### About this exercise
Copy the lines below character for character, omitting any pictures.

### Exercise data
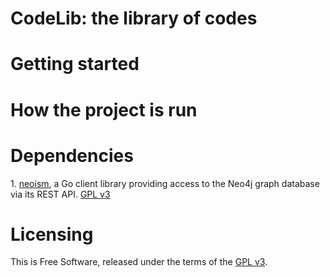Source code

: CodeLib: the library of codes
=================

Getting started
=================

How the project is run
=================

Dependencies
=================

1\. [neoism](github.com/jmcvetta/neoism), a Go client library providing access to the Neo4j graph database via its REST API. [GPL v3](http://www.gnu.org/copyleft/gpl.html)

Licensing
=================
This is Free Software, released under the terms of the [GPL v3](http://www.gnu.org/copyleft/gpl.html).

### The answer
Source code

: CodeLib: the library of codes
=================

Getting started
=================

How the project is run
=================

Dependencies
=================

1\. [neoism](github.com/jmcvetta/neoism), a Go client library providing access to the Neo4j graph database via its REST API. [GPL v3](http://www.gnu.org/copyleft/gpl.html)

Licensing
=================
This is Free Software, released under the terms of the [GPL v3](http://www.gnu.org/copyleft/gpl.html).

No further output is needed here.